**Work instruction 1**
Reproduce verbatim the passage of the ADV Draft blog post starting at "This aggregation allows" and ending at "teams and results.".
** Document segment follows **
Baking The Cake
Written 02-07-2024
Introduction
In my opinion, there is no true motivator better than a deadline. Without a solid goalpost to compare against it is easy to push things back to "eventually" and "later" -- and this is what happened with some of the features on the ADV Draft section of this website for quite some time. Fortunately, the deadline I'd needed had come to me: soon, Emerald Open 5 will open signups and what will essentially be the 2025 ADV Draft season will begin. This deadline spurred me to work on some database features and functionality I had previously teased but had put no action towards -- which I am writing this post to talk about, as I very much enjoyed the technical aspects of implementing them. The previous ADV Draft blogpost I wrote, Using a Real Oven, laid out the groundwork for what I wanted to add, and reading that post now serves as a happy reminder of how far the site has come to its arrival at Version 1.0.
Player Aliasing and the Unified Player ID
An issue that I brought up in Using a Real Oven is that of player aliasing -- namely, the fact that players have changed names over the course of the sample I have in the database. This is sometimes voluntary, but the biggest shift came between Emerald Open 3 and Emerald Open 4 with the dropping of the four-digit identifier from Discord usernames. As a result, players that have multiple tournament appearances from both before 2024 and in 2024 are likely to have results under two different aliases. I get around this by implementing something called a "United Player Alias" which unifies player results under one name. Each team reads results from the battle log, players aggregate teams that are associated with their player name, and the unified player alias aggregates results for the same player that are under different names and assigns a Unified Player ID. I keep track of these both in a separate Google Sheet and a table in the database

An example of player consolidation into a single "Unified Player ID".
This aggregation allows me to truly capture a player's results across all tournaments. The player search function on the website still uses all known aliases (you can look up "Zugu", "Zugubu" or "Zugubu Royale" and get the same result), while player profiles show just the Unified Player Alias and associated teams and results.
** End of Document segment **
**Work instruction 2**
In the entries, change "periodistas" to "reporteros" in the lines starting at the one containing "Fernando Solabarrieta e Ivette Vergara" and ending at the one containing "info@ladobe.com.mx". Return only those lines, otherwise unchanged and without the pictures.
** Material supplied follows **
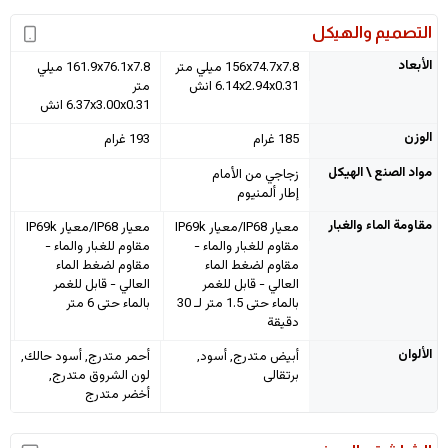
التصميم والهيكل
الأبعاد
156x74.7x7.8 ميلي متر
161.9x76.1x7.8 ميلي
6.14x2.94x0.31 انش
متر
6.37x3.00x0.31 انش
الوزن
185 غرام
193 غرام
مواد الصنع \ الهيكل
زجاجي من الأمام
إطار ألمنيوم
مقاومة الماء والغبار
معيار IP68/معيار IP69k
معيار IP68/معيار IP69k
مقاوم للغبار والماء -
مقاوم للغبار والماء -
مقاوم لضغط الماء
مقاوم لضغط الماء
العالي - قابل للغمر
العالي - قابل للغمر
بالماء حتى 1.5 متر لـ 30
بالماء حتى 6 متر
دقيقة
الألوان
أبيض متدرج, أسود,
أحمر متدرج, أسود حالك,
برتقالى
لون الشروق متدرج,
أخضر متدرج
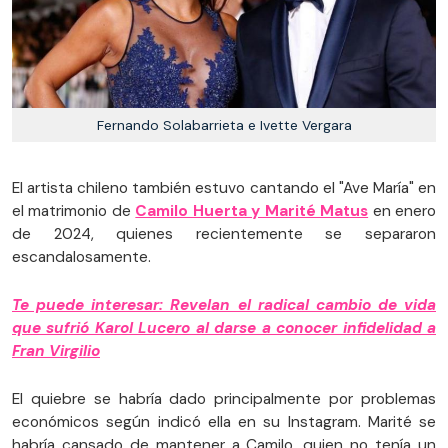
Fernando Solabarrieta e Ivette Vergara
El artista chileno también estuvo cantando el "Ave María" en
el matrimonio de
Camilo Huerta y Marité Matus
en enero
de 2024, quienes recientemente se separaron
escandalosamente.
Te puede interesar: Revelan el radical cambio de vida
que sufrió Karol Lucero al darse a conocer infidelidad a
Fran Virgilio
El quiebre se habría dado principalmente por problemas
económicos según indicó ella en su Instagram. Marité se
habría cansado de mantener a Camilo, quien no tenía un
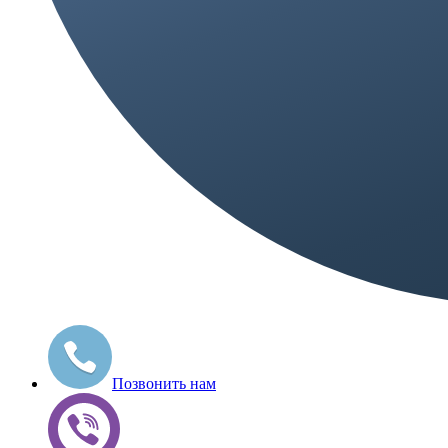
Позвонить нам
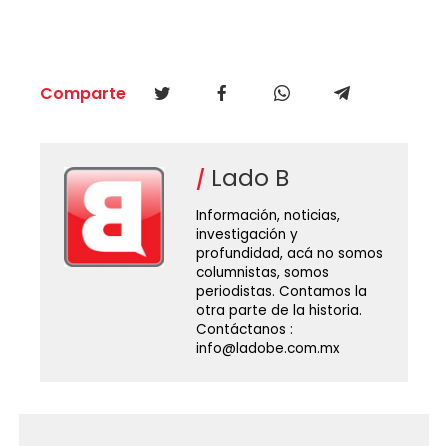
Comparte
Lado B
Información, noticias,
investigación y
profundidad, acá no somos
columnistas, somos
periodistas. Contamos la
otra parte de la historia.
Contáctanos :
info@ladobe.com.mx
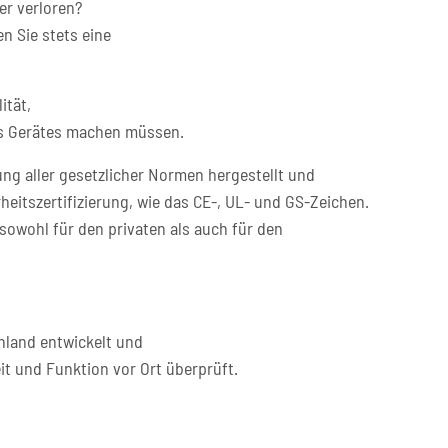
er verloren?
n Sie stets eine
ität,
res Gerätes machen müssen.
ng aller gesetzlicher Normen hergestellt und
heitszertifizierung, wie das CE-, UL- und GS-Zeichen.
sowohl für den privaten als auch für den
hland entwickelt und
it und Funktion vor Ort überprüft.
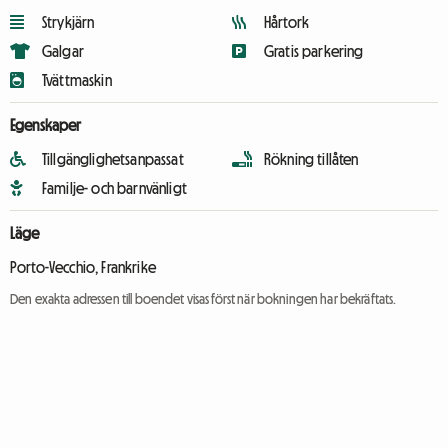
Strykjärn
Hårtork
Galgar
Gratis parkering
Tvättmaskin
Egenskaper
Tillgänglighetsanpassat
Rökning tillåten
Familje- och barnvänligt
Läge
Porto-Vecchio, Frankrike
Den exakta adressen till boendet visas först när bokningen har bekräftats.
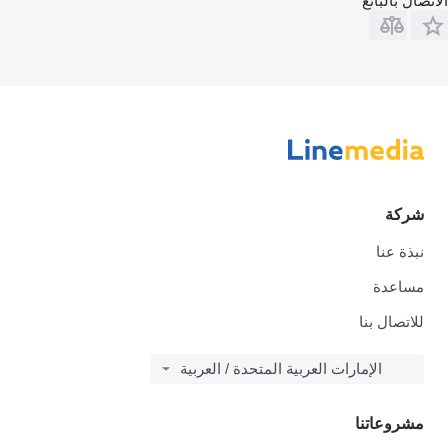
الاتصال بالبائع
شركة
نبذة عنا
مساعدة
للاتصال بنا
الإمارات العربية المتحدة / العربية
مشروعاتنا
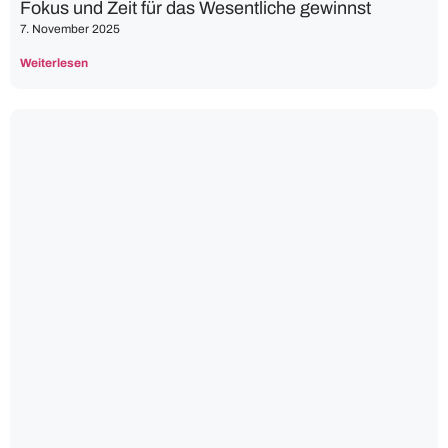
Fokus und Zeit für das Wesentliche gewinnst
7. November 2025
Weiterlesen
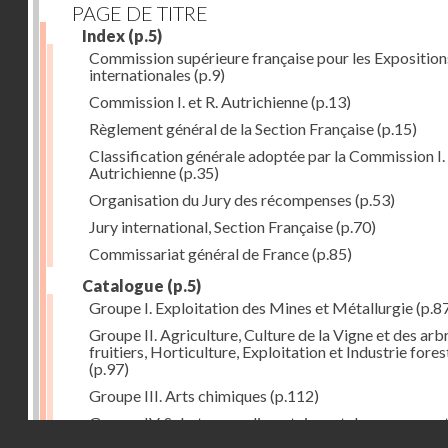
PAGE DE TITRE
Index
(p.5)
Commission supérieure française pour les Exposition
internationales
(p.9)
Commission I. et R. Autrichienne
(p.13)
Règlement général de la Section Française
(p.15)
Classification générale adoptée par la Commission I. 
Autrichienne
(p.35)
Organisation du Jury des récompenses
(p.53)
Jury international, Section Française
(p.70)
Commissariat général de France
(p.85)
Catalogue
(p.5)
Groupe I. Exploitation des Mines et Métallurgie
(p.8
Groupe II. Agriculture, Culture de la Vigne et des arb
fruitiers, Horticulture, Exploitation et Industrie fores
(p.97)
Groupe III. Arts chimiques
(p.112)
Groupe IV. Substances alimentaires et de consomma
Droits réservés - CNAM
comme produits de l'industrie
(p.141)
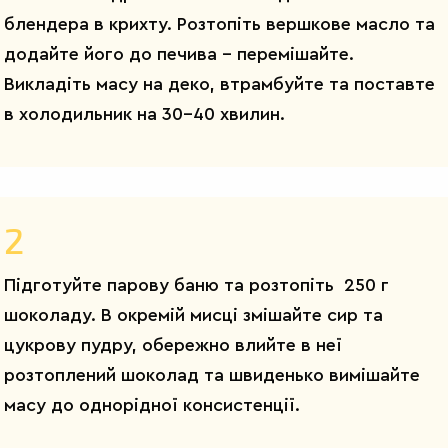
блендера в крихту. Розтопіть вершкове масло та
додайте його до печива – перемішайте.
Викладіть масу на деко, втрамбуйте та поставте
в холодильник на 30-40 хвилин.
2
Підготуйте парову баню та розтопіть 250 г
шоколаду. В окремій мисці змішайте сир та
цукрову пудру, обережно влийте в неї
розтоплений шоколад та швиденько вимішайте
масу до однорідної консистенції.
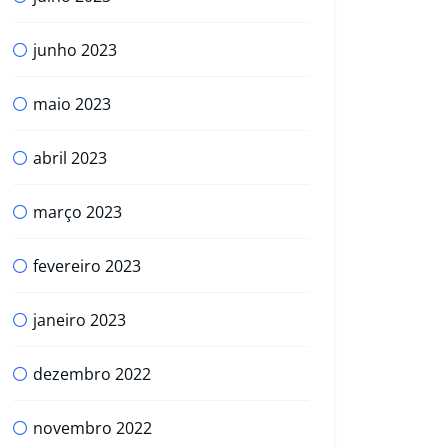
junho 2023
maio 2023
abril 2023
março 2023
fevereiro 2023
janeiro 2023
dezembro 2022
novembro 2022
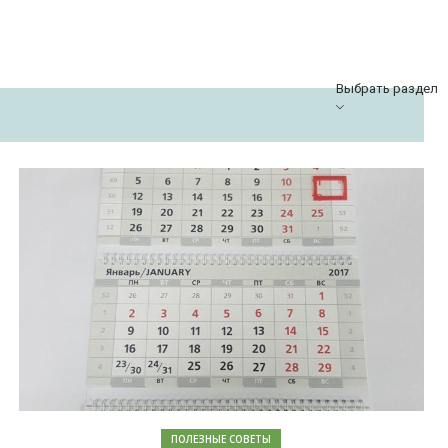
Выбрать раздел
ПОЛЕЗНЫЕ СОВЕТЫ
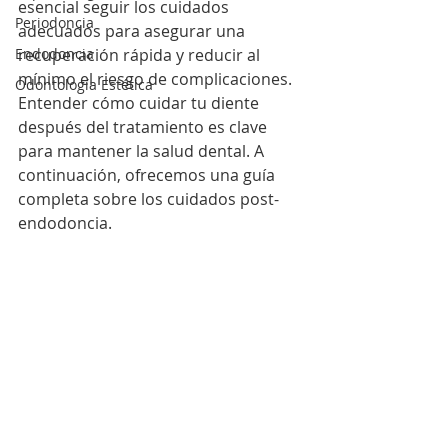
esencial seguir los cuidados 
Periodoncia
adecuados para asegurar una 
Endodoncia
recuperación rápida y reducir al 
mínimo el riesgo de complicaciones. 
Odontología Estética
Entender 
cómo
 cuidar tu diente 
después del tratamiento es clave 
para mantener la salud dental. A 
continuación, ofrecemos una guía 
completa sobre los cuidados post-
endodoncia.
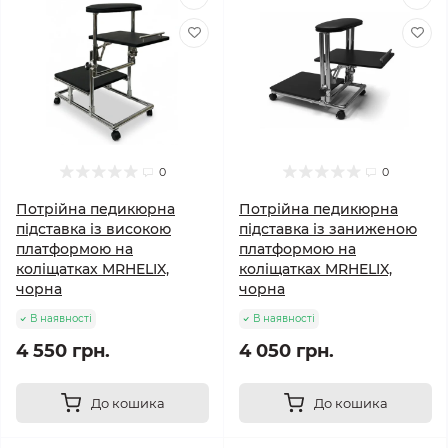
0
0
Потрійна педикюрна
Потрійна педикюрна
підставка із високою
підставка із заниженою
платформою на
платформою на
коліщатках MRHELIX,
коліщатках MRHELIX,
чорна
чорна
В наявності
В наявності
4 550 грн.
4 050 грн.
До кошика
До кошика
** End of Material supplied **
**Response area 1**
This aggregation allows me to truly capture a player's results across all tournaments. The player search function on the website still uses all known aliases (you can look up "Zugu", "Zugubu" or "Zugubu Royale" and get the same result), while player profiles show just the Unified Player Alias and associated teams and results.

**Response area 2**
Fernando Solabarrieta e Ivette Vergara
El artista chileno también estuvo cantando el "Ave María" en
el matrimonio de
Camilo Huerta y Marité Matus
en enero
de 2024, quienes recientemente se separaron
escandalosamente.
Te puede interesar: Revelan el radical cambio de vida
que sufrió Karol Lucero al darse a conocer infidelidad a
Fran Virgilio
El quiebre se habría dado principalmente por problemas
económicos según indicó ella en su Instagram. Marité se
habría cansado de mantener a Camilo, quien no tenía un
Позвонить нам
Comparte
Lado B
Información, noticias,
investigación y
profundidad, acá no somos
columnistas, somos
reporteros. Contamos la
otra parte de la historia.
Contáctanos :
info@ladobe.com.mx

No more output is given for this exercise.